Don’t follow the sun: Scheduling compute workloads to chase green energy can be counter-productive
We want to reduce carbon emissions of our compute and storage workloads, and one way of doing this is to choose a time and place where the “grid mix” of energy consumed is less carbon intensive. In particular, there is usually an excess of solar energy during the day that makes the grid mix better than at night. This leads to people suggesting that workloads should move around the world to follow the sun and run on green energy. This seems reasonable at first, but there are several reasons why it’s not really going to help, and may actually increase carbon emissions.
The computers you stopped using aren’t following the sun. They stay in the same datacenter and are still turned on and using power, whether you use them or not. If you are running on a cloud provider then someone else is likely to be using them, perhaps getting a bigger spot market discount incentive than before. Just because the carbon emissions aren’t charged to your account, it doesn’t make them go away. Meanwhile your workload is generating demand in a different cloud region, and all regions do demand based capacity planning, so the cloud provider buys more computers, which increases carbon emissions both for manufacturing and shipping (scope 3) and the energy they use (scope 2).
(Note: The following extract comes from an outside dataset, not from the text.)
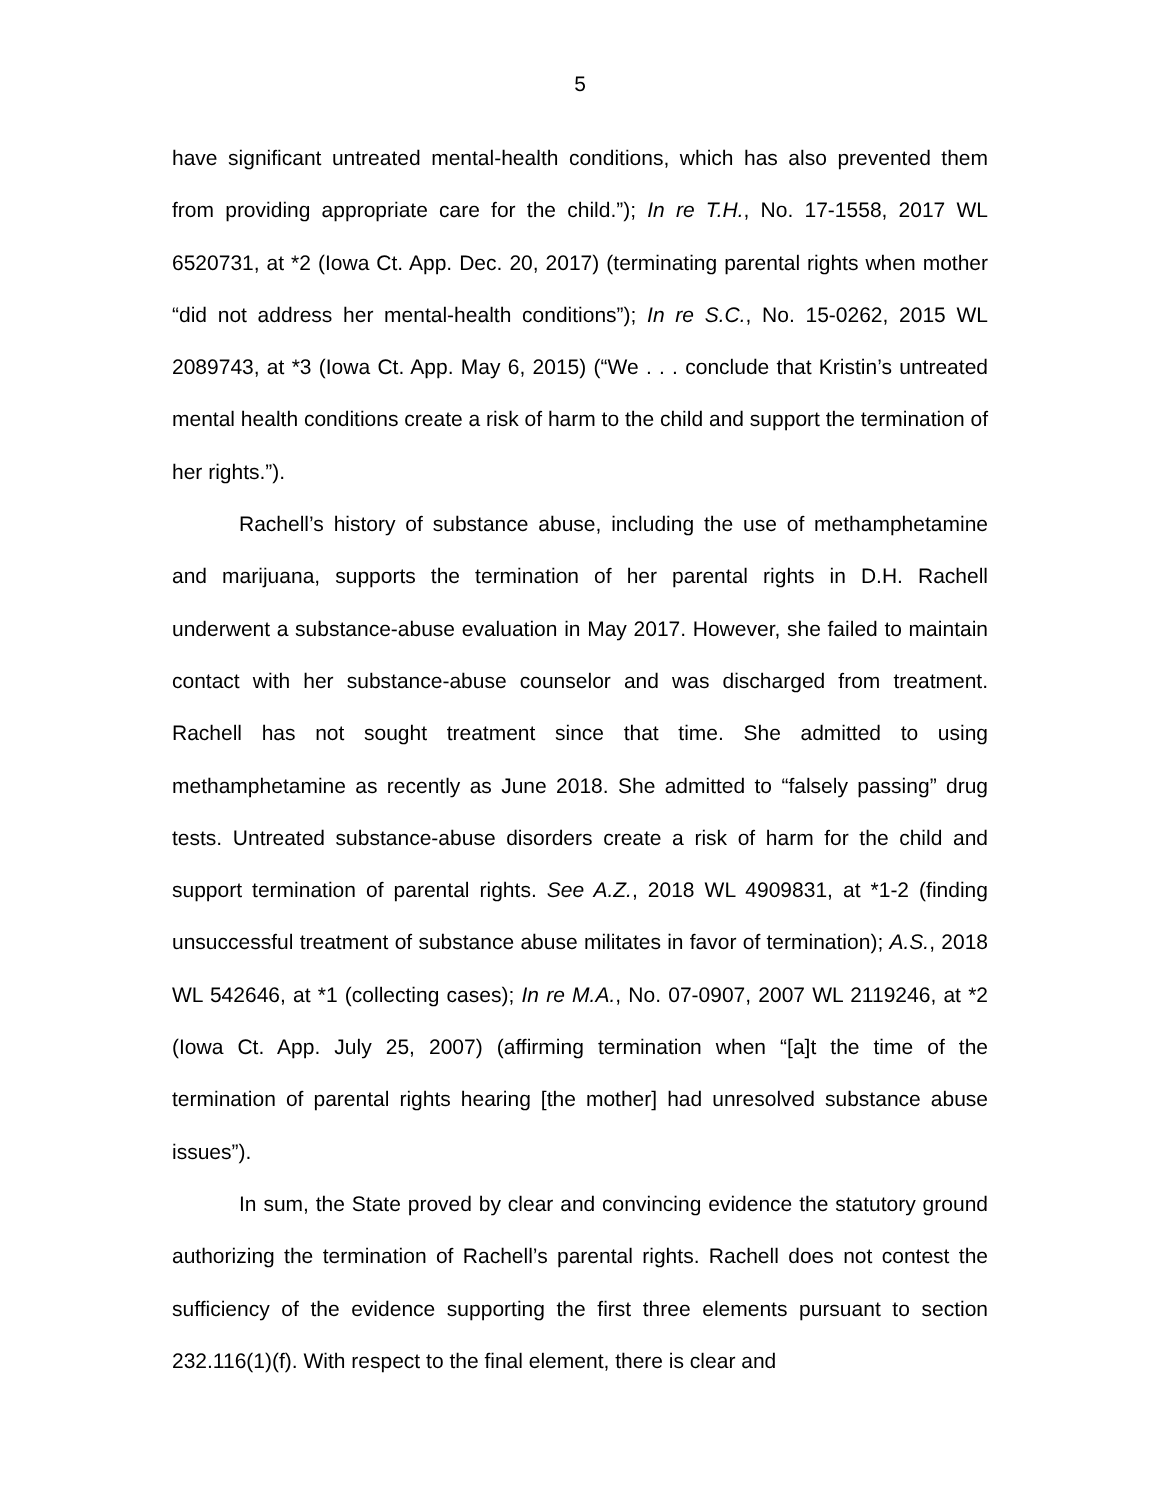5
have significant untreated mental-health conditions, which has also prevented them from providing appropriate care for the child.”); In re T.H., No. 17-1558, 2017 WL 6520731, at *2 (Iowa Ct. App. Dec. 20, 2017) (terminating parental rights when mother “did not address her mental-health conditions”); In re S.C., No. 15-0262, 2015 WL 2089743, at *3 (Iowa Ct. App. May 6, 2015) (“We . . . conclude that Kristin’s untreated mental health conditions create a risk of harm to the child and support the termination of her rights.”).
Rachell’s history of substance abuse, including the use of methamphetamine and marijuana, supports the termination of her parental rights in D.H. Rachell underwent a substance-abuse evaluation in May 2017. However, she failed to maintain contact with her substance-abuse counselor and was discharged from treatment. Rachell has not sought treatment since that time. She admitted to using methamphetamine as recently as June 2018. She admitted to “falsely passing” drug tests. Untreated substance-abuse disorders create a risk of harm for the child and support termination of parental rights. See A.Z., 2018 WL 4909831, at *1-2 (finding unsuccessful treatment of substance abuse militates in favor of termination); A.S., 2018 WL 542646, at *1 (collecting cases); In re M.A., No. 07-0907, 2007 WL 2119246, at *2 (Iowa Ct. App. July 25, 2007) (affirming termination when “[a]t the time of the termination of parental rights hearing [the mother] had unresolved substance abuse issues”).
In sum, the State proved by clear and convincing evidence the statutory ground authorizing the termination of Rachell’s parental rights. Rachell does not contest the sufficiency of the evidence supporting the first three elements pursuant to section 232.116(1)(f). With respect to the final element, there is clear and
In addition, the data your workload operates on either needs to be accessed over the network, which increases capacity demand for switches and undersea fibers, or an additional local copy of the data would be maintained, which all adds to the carbon footprint.
Cloud providers track how often customers ask for capacity of a specific instance type in a region and don’t get it. AWS calls this an Insufficient Capacity Exception (ICE) and works very hard to avoid it. There were problems reported on Azure during the COVID lockdown where lots of people were suddenly working from home and the global change in workload mix meant that capacity ran out in some regions. At that time the AWS Spot market shrank to the point where some customers had to move workloads to regular instances. You can think of the spot market as the buffer capacity for a cloud provider. If it gets too small, they provision more racks of systems. When someone asks for a regular instance, if there are no idle ones available, it gets taken from a spot market user.
If you can choose where to put a workload, then it’s worth picking a region that has a good grid mix, most of the EU and US based regions from the major cloud providers are already running on low carbon energy, but Asian regions are currently high carbon, reducing over the next few years. If you have global backup/archive workloads where you store copies in different regions, it would be best to avoid storing them in Asia.
If we consider how best to run a daily batch job, the default is often to start it at midnight or on an hourly boundary. This is particularly bad for the cloud providers, as many customers running cron jobs at the same time causes load spikes in network and storage services, that makes them need to deploy extra capacity, which increases the over-all carbon footprint, even if it doesn’t show up on your bill. So it’s good practice to cron-jitter start times. Would it be better to run it after sunrise when the grid mix is better? Again, not if that would increase capacity demand for the cloud provider. The best option would be to run the batch job when the spot market has the lowest price. Spot market prices could even be manipulated to take carbon emissions into account, and use that mechanism to smooth out peaks and incentivize workloads to move to lower carbon regions and times. If the batch job is scalable (like a Hadoop or Spark cluster doing ETL processing), and the deadline is flexible then it would be better over-all to run a smaller cluster for longer, as that smooths out the total capacity demand at the cloud provider level.
Another way of looking at grid mix and where to run a workload is to consider the mix for incremental additional usage. If you have an idle computer it uses less power (about half) than a busy one, so when you make it busy the extra energy demand comes from whatever power source is currently operating as a peaker-plant. Even if most of the total energy is renewable, the peaker-plant is most likely to be a fossil gas power plant, although in the coming years we’ll see more large scale batteries being used. This is a complicated issue and there’s been some discussion about it at the Green Software Foundation recently.
I suggest that the best policy is to optimize your workloads so that they can run on fewer more highly utilized instances, minimize your total footprint in Asia where possible, and to use the spot market price as a guide for when to run workloads.
Some people seem to have the attitude that they should just optimize for their own workloads, and it’s the cloud provider’s problem to solve for capacity and carbon footprint issues, but this is shortsighted. If the way we all architect and deploy workloads makes it easier for cloud providers to maximize their utilization and deploy less total capacity, then we are helping to reduce the carbon footprint of the computing industry as a whole.
The problem here is a “tragedy of the commons” kind of issue. If a lot of people optimize their workloads to reduce their own carbon footprint by moving workloads around, the combined effect is to increase the capacity and reduce the utilization of the cloud providers and to increase the carbon footprint over-all for the computing industry.